Can you render the lines as a two-column CSV with the headers "field" and "value", giving one row per line, with its text under "field" and its answer under "value", each quoted and with line breaks turned into spaces? Begin at the line that has "country: Peru" and stop after the line that has "elevation (m): 7".

-- Start of Recorded data --

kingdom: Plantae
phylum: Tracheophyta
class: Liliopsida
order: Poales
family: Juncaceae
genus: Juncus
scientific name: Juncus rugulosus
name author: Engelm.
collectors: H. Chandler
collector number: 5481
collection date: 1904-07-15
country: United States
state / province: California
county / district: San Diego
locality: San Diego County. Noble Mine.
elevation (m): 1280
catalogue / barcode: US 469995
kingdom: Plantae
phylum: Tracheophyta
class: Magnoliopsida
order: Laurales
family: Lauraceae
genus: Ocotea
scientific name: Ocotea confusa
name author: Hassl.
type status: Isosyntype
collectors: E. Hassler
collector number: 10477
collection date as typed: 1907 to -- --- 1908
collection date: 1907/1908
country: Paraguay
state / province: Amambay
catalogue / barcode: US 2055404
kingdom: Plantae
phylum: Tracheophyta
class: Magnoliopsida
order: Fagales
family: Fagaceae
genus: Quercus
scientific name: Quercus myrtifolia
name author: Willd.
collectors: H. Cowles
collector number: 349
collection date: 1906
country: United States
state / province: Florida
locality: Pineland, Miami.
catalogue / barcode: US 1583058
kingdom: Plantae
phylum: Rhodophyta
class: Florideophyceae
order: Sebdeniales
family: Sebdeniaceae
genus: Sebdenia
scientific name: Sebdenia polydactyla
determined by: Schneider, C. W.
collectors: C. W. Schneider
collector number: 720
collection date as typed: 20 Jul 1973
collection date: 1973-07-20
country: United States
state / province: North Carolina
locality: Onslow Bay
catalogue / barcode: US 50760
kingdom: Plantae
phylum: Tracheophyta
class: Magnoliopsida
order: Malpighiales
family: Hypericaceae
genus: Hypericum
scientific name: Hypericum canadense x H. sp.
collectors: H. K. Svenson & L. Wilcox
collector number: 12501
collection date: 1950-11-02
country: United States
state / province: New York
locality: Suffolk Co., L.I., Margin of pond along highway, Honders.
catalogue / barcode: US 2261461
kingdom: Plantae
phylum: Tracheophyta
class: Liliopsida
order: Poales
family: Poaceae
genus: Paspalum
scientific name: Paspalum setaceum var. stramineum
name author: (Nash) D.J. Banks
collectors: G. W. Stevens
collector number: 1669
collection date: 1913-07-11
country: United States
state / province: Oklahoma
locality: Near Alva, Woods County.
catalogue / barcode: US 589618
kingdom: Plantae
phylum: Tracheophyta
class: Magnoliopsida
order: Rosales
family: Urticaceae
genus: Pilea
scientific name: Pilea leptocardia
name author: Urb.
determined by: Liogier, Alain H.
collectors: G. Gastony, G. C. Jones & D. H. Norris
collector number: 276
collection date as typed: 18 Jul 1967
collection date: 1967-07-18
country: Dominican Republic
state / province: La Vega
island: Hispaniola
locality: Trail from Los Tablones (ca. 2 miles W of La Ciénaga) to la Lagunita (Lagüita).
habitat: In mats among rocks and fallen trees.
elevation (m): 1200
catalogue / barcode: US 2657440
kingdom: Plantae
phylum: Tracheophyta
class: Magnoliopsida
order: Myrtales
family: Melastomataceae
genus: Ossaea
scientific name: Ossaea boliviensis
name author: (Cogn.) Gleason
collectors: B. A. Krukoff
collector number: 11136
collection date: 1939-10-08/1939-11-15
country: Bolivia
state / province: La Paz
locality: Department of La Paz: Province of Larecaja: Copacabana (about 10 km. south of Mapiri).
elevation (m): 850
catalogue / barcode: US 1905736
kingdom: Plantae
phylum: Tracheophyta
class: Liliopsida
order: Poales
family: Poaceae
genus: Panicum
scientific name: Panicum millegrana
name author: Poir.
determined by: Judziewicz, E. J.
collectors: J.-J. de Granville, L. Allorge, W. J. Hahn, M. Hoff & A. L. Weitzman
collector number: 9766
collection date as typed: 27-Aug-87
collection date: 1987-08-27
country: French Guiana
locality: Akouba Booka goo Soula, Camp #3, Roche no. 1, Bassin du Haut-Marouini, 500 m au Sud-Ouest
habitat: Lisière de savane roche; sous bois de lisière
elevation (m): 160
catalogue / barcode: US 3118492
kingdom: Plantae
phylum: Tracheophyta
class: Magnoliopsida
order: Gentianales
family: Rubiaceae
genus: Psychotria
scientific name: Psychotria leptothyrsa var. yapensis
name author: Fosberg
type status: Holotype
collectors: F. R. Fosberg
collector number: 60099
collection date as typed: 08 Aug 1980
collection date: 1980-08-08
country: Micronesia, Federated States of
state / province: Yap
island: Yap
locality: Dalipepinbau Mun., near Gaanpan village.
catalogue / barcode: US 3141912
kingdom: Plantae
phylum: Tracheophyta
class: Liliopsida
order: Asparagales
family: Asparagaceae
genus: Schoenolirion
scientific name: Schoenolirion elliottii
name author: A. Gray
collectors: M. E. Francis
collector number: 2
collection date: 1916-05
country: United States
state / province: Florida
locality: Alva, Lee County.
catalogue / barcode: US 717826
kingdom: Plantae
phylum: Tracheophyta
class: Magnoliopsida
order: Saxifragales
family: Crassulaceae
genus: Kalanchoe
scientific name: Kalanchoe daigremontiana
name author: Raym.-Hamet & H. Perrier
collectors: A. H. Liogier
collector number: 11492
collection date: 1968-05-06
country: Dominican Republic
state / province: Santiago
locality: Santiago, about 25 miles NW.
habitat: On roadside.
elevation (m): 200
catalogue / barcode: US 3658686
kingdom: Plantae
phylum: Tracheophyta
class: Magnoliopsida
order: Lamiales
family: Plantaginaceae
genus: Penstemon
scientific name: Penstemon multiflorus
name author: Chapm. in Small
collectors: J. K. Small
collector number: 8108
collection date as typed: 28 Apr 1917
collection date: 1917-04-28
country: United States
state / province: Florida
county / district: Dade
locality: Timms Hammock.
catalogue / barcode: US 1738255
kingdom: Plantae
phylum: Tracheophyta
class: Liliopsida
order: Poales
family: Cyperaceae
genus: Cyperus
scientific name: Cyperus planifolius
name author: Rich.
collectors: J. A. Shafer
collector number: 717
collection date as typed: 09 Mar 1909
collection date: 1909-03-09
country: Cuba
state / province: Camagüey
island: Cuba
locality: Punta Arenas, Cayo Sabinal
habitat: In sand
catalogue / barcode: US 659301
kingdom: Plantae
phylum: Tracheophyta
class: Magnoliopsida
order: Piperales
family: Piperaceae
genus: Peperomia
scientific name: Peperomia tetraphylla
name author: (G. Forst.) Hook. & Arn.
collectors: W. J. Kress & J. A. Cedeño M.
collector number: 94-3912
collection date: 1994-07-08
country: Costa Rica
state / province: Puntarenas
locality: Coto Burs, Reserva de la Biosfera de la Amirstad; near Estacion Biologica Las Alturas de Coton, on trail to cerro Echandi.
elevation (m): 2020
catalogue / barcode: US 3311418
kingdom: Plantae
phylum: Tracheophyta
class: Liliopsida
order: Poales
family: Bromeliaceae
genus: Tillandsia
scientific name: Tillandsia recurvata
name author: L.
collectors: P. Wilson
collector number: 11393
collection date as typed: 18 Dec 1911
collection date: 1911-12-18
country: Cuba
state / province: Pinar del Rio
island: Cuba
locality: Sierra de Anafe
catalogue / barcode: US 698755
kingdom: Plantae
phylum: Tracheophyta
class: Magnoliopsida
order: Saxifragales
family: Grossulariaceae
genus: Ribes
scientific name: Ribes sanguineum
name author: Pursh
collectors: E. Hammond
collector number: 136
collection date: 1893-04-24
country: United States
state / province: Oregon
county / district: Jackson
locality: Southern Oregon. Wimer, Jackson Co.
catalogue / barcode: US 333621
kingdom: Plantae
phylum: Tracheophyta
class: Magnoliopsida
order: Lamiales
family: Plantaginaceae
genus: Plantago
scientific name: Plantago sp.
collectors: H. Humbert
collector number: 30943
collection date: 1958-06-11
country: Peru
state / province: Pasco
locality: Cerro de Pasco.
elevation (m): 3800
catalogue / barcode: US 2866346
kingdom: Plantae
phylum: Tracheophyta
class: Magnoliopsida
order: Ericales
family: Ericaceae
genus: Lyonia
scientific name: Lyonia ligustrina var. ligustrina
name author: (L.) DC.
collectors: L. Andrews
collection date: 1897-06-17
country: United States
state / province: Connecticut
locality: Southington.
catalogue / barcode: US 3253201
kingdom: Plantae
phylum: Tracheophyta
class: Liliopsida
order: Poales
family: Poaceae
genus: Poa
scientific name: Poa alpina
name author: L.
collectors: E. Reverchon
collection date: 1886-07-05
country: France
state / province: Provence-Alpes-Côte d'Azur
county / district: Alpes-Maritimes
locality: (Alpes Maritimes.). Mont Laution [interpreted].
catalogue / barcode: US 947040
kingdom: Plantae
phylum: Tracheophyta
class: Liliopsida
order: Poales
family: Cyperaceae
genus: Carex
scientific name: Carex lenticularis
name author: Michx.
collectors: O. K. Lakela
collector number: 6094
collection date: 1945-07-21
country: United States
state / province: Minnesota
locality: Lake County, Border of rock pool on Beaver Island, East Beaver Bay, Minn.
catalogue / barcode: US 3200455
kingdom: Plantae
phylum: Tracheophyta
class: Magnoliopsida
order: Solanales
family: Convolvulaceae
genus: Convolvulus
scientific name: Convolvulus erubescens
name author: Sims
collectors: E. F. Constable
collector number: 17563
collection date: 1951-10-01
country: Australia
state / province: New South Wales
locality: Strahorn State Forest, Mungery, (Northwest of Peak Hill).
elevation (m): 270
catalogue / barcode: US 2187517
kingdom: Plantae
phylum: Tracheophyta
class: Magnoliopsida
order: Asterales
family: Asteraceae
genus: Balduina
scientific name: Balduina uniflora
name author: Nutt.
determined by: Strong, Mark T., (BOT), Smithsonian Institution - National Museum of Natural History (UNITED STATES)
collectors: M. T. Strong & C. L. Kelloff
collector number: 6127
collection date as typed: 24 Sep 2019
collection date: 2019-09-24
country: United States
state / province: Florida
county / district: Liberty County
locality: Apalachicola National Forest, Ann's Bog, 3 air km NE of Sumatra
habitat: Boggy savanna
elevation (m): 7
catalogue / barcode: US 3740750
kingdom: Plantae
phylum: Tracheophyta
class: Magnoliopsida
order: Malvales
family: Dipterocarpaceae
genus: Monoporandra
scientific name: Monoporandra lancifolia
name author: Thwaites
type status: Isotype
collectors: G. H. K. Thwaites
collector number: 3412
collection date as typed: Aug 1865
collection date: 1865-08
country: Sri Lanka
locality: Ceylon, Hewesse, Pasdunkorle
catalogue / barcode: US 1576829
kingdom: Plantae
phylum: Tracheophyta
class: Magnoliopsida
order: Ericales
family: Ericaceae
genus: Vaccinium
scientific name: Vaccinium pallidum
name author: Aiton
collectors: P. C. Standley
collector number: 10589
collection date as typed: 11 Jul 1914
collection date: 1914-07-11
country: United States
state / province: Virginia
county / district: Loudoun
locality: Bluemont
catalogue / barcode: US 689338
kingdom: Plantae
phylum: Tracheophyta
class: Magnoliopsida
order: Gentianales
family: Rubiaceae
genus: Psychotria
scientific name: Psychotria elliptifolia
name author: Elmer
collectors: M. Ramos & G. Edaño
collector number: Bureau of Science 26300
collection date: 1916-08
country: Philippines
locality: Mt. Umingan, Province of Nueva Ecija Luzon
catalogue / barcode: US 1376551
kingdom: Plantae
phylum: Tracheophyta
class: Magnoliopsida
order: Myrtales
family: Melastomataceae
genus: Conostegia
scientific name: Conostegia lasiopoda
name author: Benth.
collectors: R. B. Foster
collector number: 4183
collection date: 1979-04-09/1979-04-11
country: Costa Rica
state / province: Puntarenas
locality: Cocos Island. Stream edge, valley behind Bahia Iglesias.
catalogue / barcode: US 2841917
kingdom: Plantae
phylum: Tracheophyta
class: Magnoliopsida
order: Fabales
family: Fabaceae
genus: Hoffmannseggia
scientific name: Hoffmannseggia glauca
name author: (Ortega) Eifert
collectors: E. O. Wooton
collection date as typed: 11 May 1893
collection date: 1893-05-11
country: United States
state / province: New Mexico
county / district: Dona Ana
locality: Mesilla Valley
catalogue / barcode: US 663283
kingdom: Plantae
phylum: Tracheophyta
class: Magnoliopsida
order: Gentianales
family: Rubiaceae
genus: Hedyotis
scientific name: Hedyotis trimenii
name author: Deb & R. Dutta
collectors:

-- End of Recorded data --

(Answer for the task):
field,value
"country:","Peru"
"state / province:","Pasco"
"locality:","Cerro de Pasco."
"elevation (m):","3800"
"catalogue / barcode:","US 2866346"
"kingdom:","Plantae"
"phylum:","Tracheophyta"
"class:","Magnoliopsida"
"order:","Ericales"
"family:","Ericaceae"
"genus:","Lyonia"
"scientific name:","Lyonia ligustrina var. ligustrina"
"name author:","(L.) DC."
"collectors:","L. Andrews"
"collection date:","1897-06-17"
"country:","United States"
"state / province:","Connecticut"
"locality:","Southington."
"catalogue / barcode:","US 3253201"
"kingdom:","Plantae"
"phylum:","Tracheophyta"
"class:","Liliopsida"
"order:","Poales"
"family:","Poaceae"
"genus:","Poa"
"scientific name:","Poa alpina"
"name author:","L."
"collectors:","E. Reverchon"
"collection date:","1886-07-05"
"country:","France"
"state / province:","Provence-Alpes-Côte d'Azur"
"county / district:","Alpes-Maritimes"
"locality:","(Alpes Maritimes.). Mont Laution [interpreted]."
"catalogue / barcode:","US 947040"
"kingdom:","Plantae"
"phylum:","Tracheophyta"
"class:","Liliopsida"
"order:","Poales"
"family:","Cyperaceae"
"genus:","Carex"
"scientific name:","Carex lenticularis"
"name author:","Michx."
"collectors:","O. K. Lakela"
"collector number:","6094"
"collection date:","1945-07-21"
"country:","United States"
"state / province:","Minnesota"
"locality:","Lake County, Border of rock pool on Beaver Island, East Beaver Bay, Minn."
"catalogue / barcode:","US 3200455"
"kingdom:","Plantae"
"phylum:","Tracheophyta"
"class:","Magnoliopsida"
"order:","Solanales"
"family:","Convolvulaceae"
"genus:","Convolvulus"
"scientific name:","Convolvulus erubescens"
"name author:","Sims"
"collectors:","E. F. Constable"
"collector number:","17563"
"collection date:","1951-10-01"
"country:","Australia"
"state / province:","New South Wales"
"locality:","Strahorn State Forest, Mungery, (Northwest of Peak Hill)."
"elevation (m):","270"
"catalogue / barcode:","US 2187517"
"kingdom:","Plantae"
"phylum:","Tracheophyta"
"class:","Magnoliopsida"
"order:","Asterales"
"family:","Asteraceae"
"genus:","Balduina"
"scientific name:","Balduina uniflora"
"name author:","Nutt."
"determined by:","Strong, Mark T., (BOT), Smithsonian Institution - National Museum of Natural History (UNITED STATES)"
"collectors:","M. T. Strong & C. L. Kelloff"
"collector number:","6127"
"collection date as typed:","24 Sep 2019"
"collection date:","2019-09-24"
"country:","United States"
"state / province:","Florida"
"county / district:","Liberty County"
"locality:","Apalachicola National Forest, Ann's Bog, 3 air km NE of Sumatra"
"habitat:","Boggy savanna"
"elevation (m):","7"